By 8:30 a.m. on the day of his presentation to members of the Sudbury Area Mining Supply and Service Association (SAMSSA), Michael MacFarlane had already been up for four hours and worked for three.

As the senior vice-president of technology and innovation for AngloGold Ashanti, MacFarlane lives in Sudbury and works in South Africa, and believes the mining industry has arrived at the era of the global virtual employee.

“That's how the work gets done,” he said. “That's the future.”

To keep up with the rising demand for minerals, companies need to focus on global networking to find the expertise and innovation needed to sustain the industry, MacFarlane said.

For the last 100 years, the industry has operated using the same methods, a combination of human labour matched with heavy machinery and automation, he noted. But a higher mining intensity is needed in order to keep up with future needs, and that requires mining companies to change the way they do things.

“We cannot continue to mine the deposits we have at the rate we're mining them,” MacFarlane said. “You have to take the intensity and triple it if we have any hope of meeting the signal of what the market's looking for. The current mining methods we have, I just don't believe they're going to work in the underground context and deliver the response that the market's asking for.”

One area of concern is investment in research and development (R&D). Big companies like Boeing and IBM are spending between seven and 13 per cent of their gross revenue on R&D, while the mining industry is spending a paltry 0.2 per cent, and most of that is handed over to suppliers, MacFarlane said.

He believes R&D and innovation can more effectively be achieved by a consortium or network of global partners working together and making a collective effort to find solutions to mining's most pressing problems.
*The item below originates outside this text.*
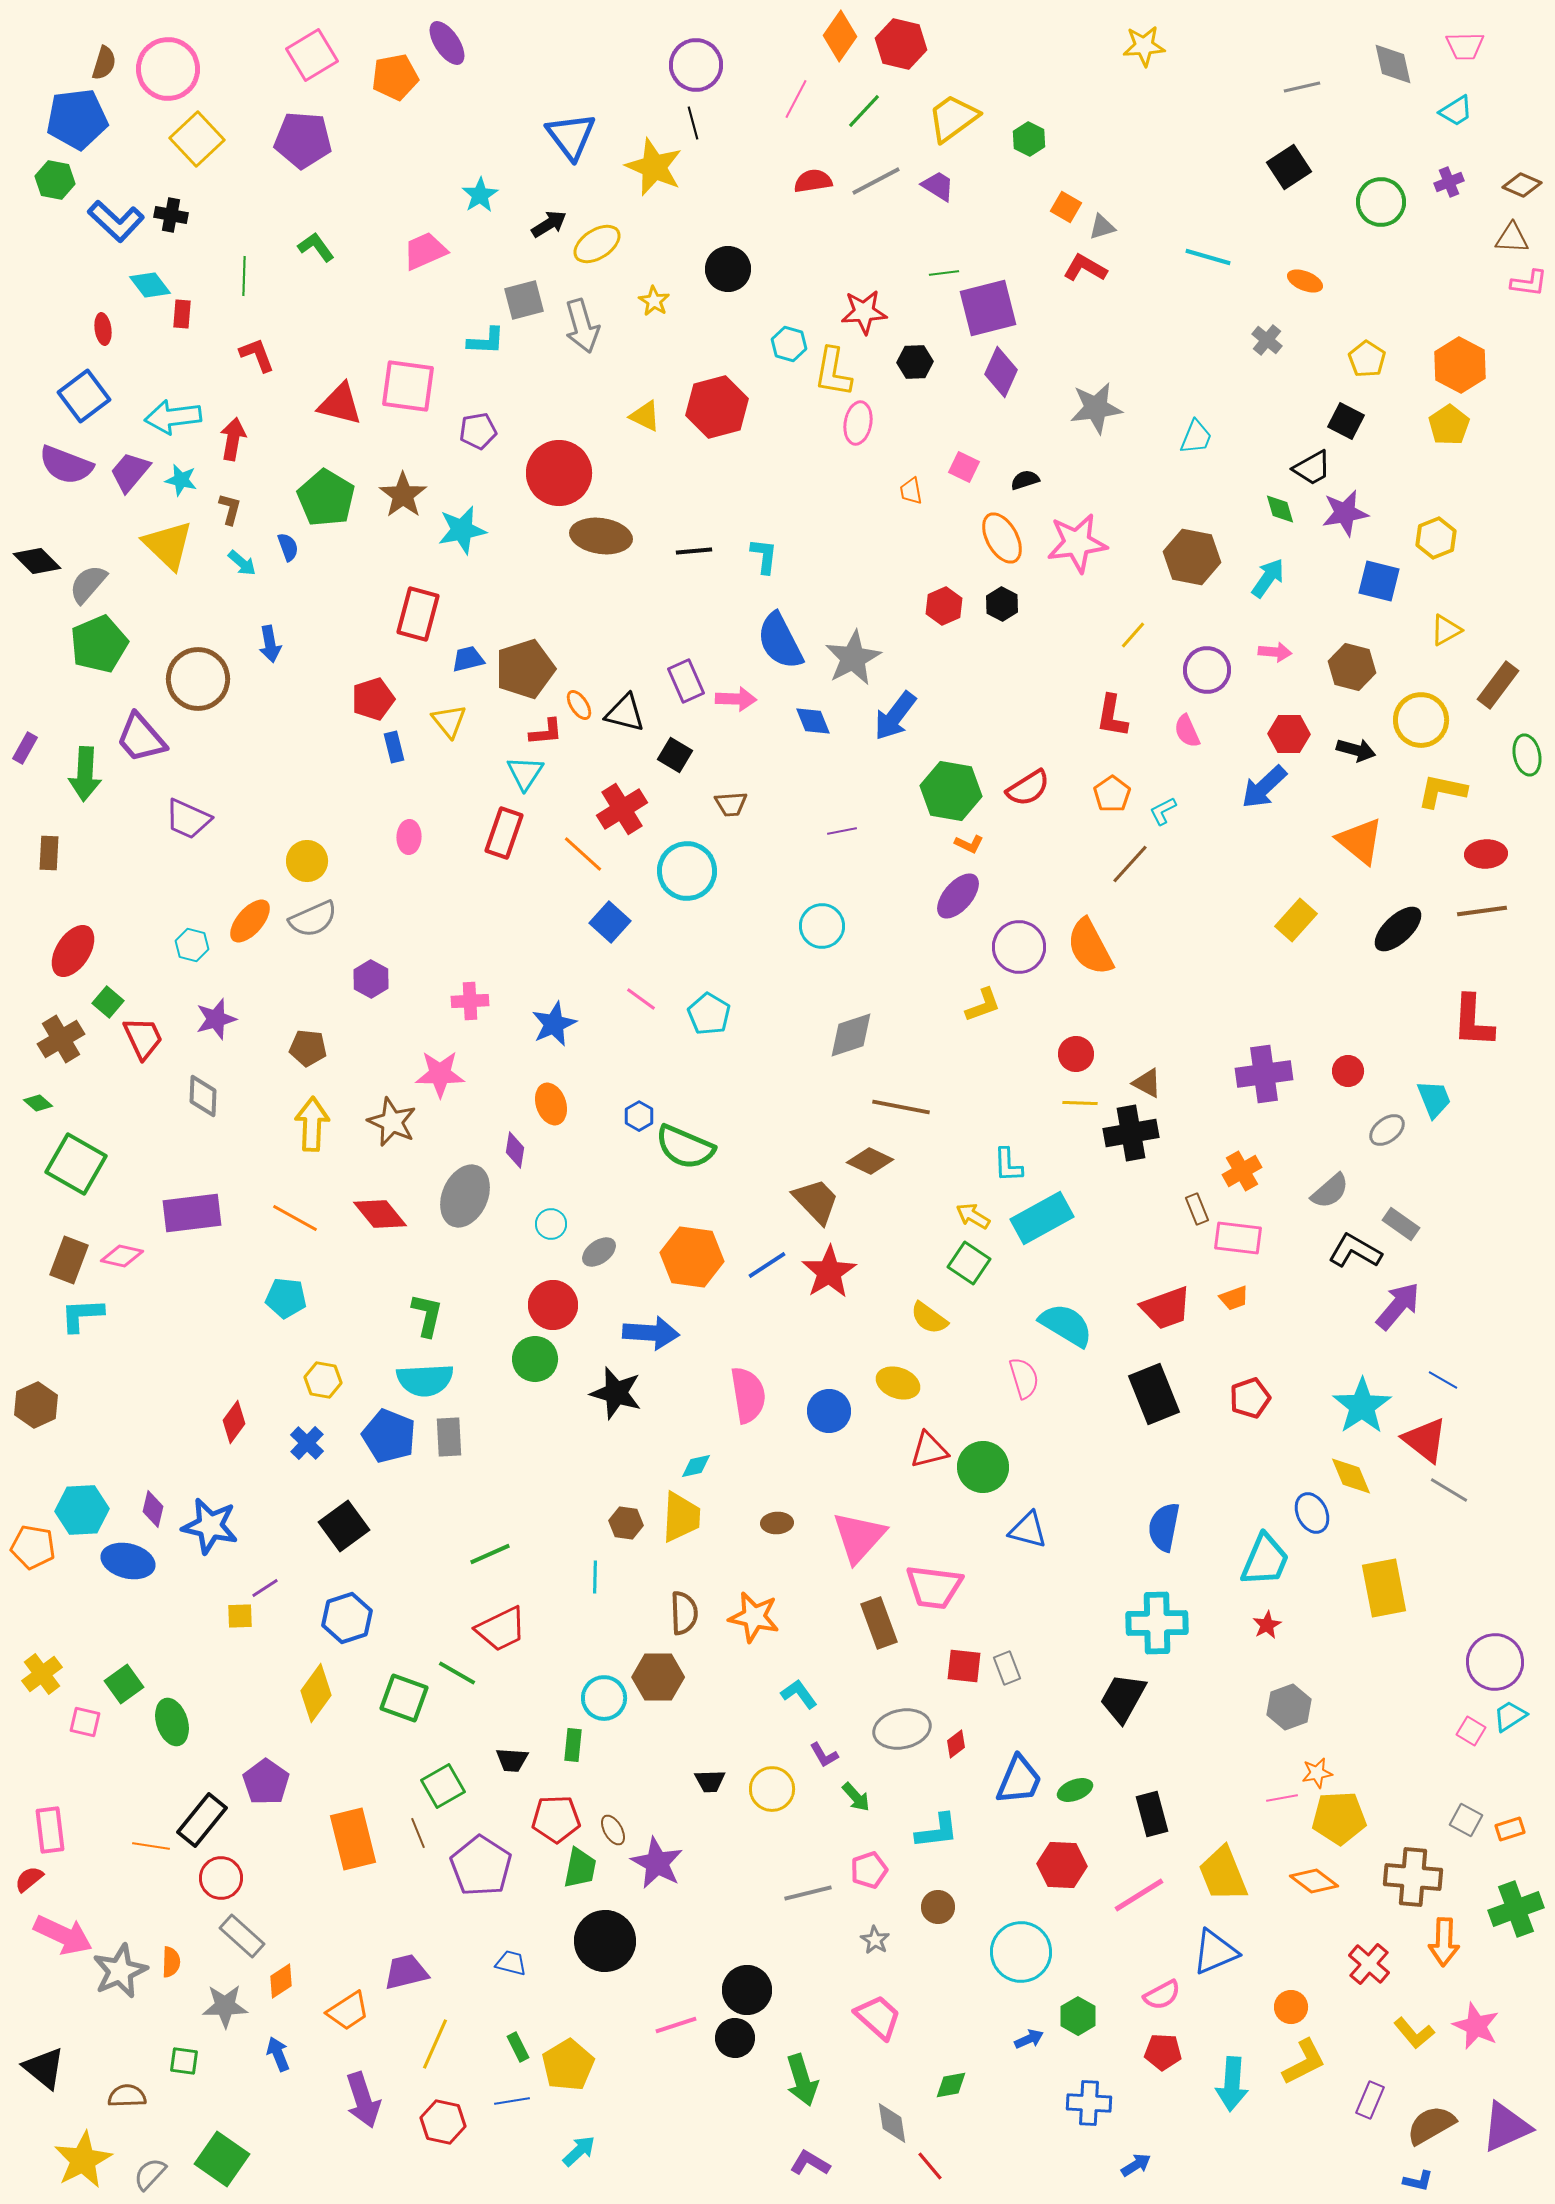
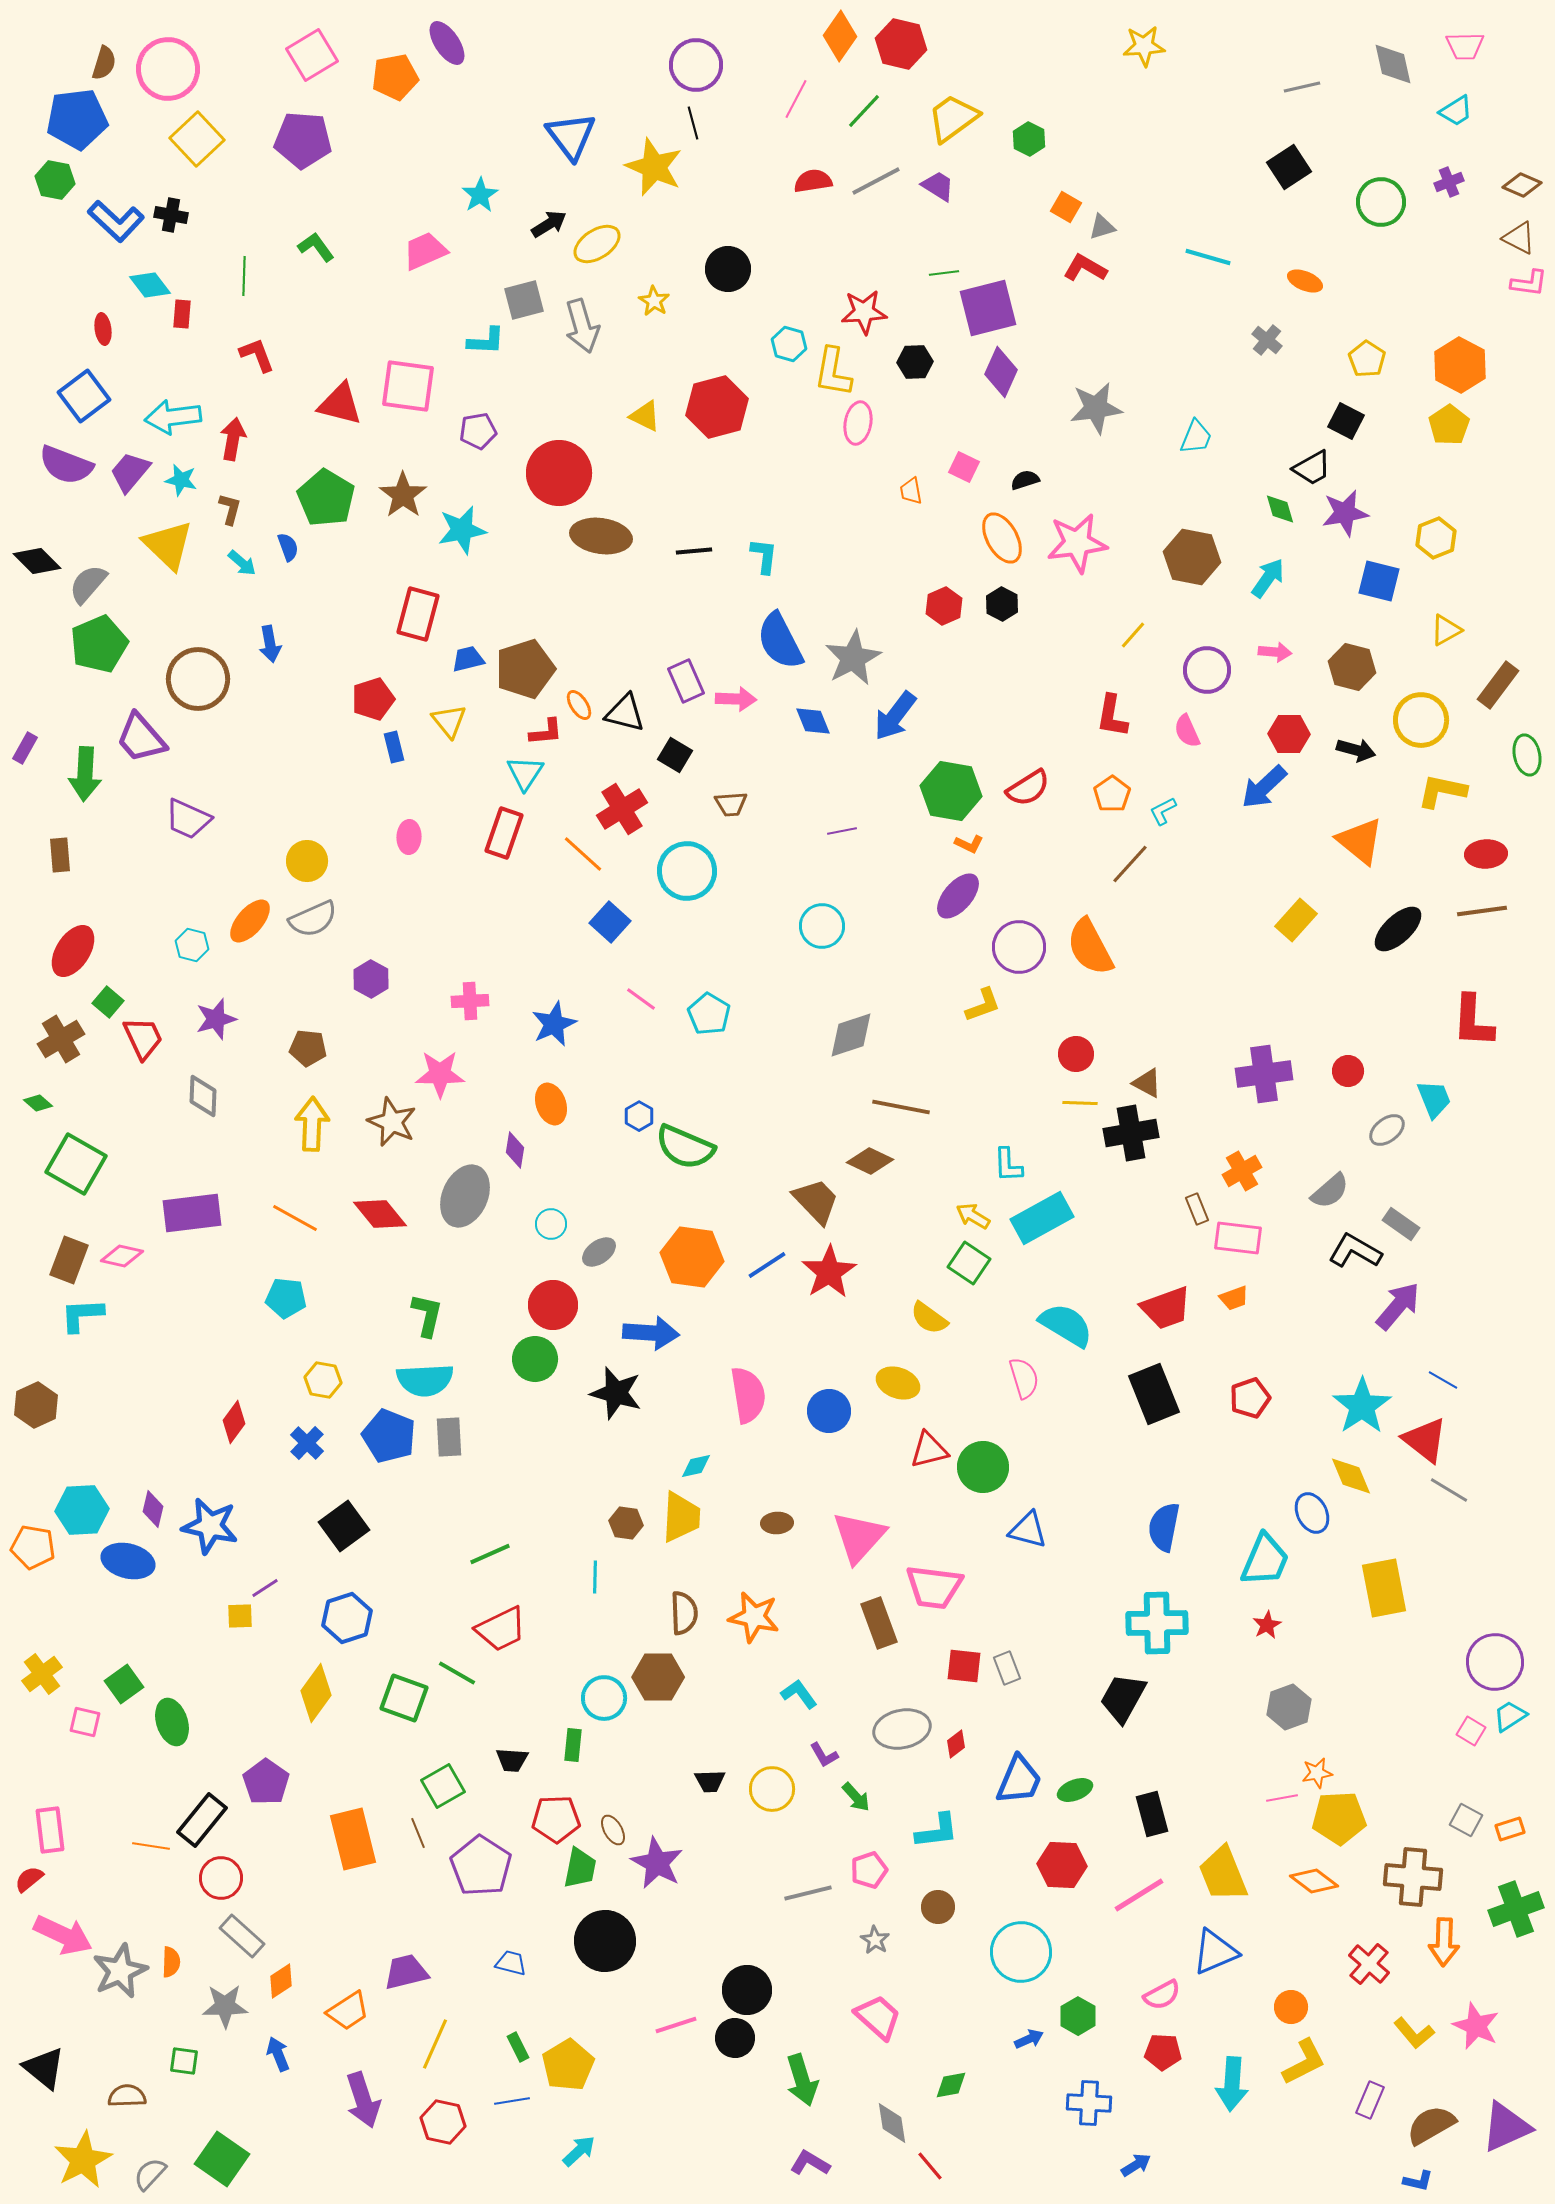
brown triangle at (1512, 238): moved 7 px right; rotated 24 degrees clockwise
brown rectangle at (49, 853): moved 11 px right, 2 px down; rotated 8 degrees counterclockwise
“Within the mining industry, it's who understands this first, who understands it the best and who can implement it first that wins the game,” he said. “It's about networks and managing decisions.”

MacFarlane was given this task after joining AngloGold Ashanti in 2010. He's since brought together a group of 250 people from different companies and organizations around the world working to brainstorm solutions to industry conundrums.

Through this model, MacFarlane acknowledged, there is a tradeoff between retaining intellectual property (IP) and strategic advantage. He argues the benefit is developing generic technologies that can advance the industry as a whole without giving a competitive advantage to one company over another.

“We need more R&D being done, and if we encourage and offer the IP up and even pay for some of it, you're going to get more done,” he said. “As soon as you lock it down, you're going to get less money spent. And our argument is, for the next 10 years, open it up. The industry needs a complete overhaul of the mining approach. Ten years from now lock it down, but for the time being, it's about speed. That's where the value is.”

MacFarlane also advocates the idea of borrowing to innovate: applying technology from one industry for use in another. Working in solitude is expensive and slow, he argued, but there's no reason to reinvent the wheel if applicable technology is already out there.

AngloGold wanted to develop a drill that would pinch and swell, to follow the ebb and flow of a mineral reef, and figured it would take about five years to develop, MacFarlane said. After a search, the company discovered the technology already existed and is in the process of adapting it to its purposes.

“Half of the technology that we've identified that's required to do gold on tap, which is in-situ leaching, already exists in the oil and gas industry,” he said. “You just have to go and take it and configure it for what you're doing.”

Not only does this approach leave a smaller footprint, but it also requires less capital investment, timelines are shorter, and mining intensity, the ultimate goal, is increased, he added.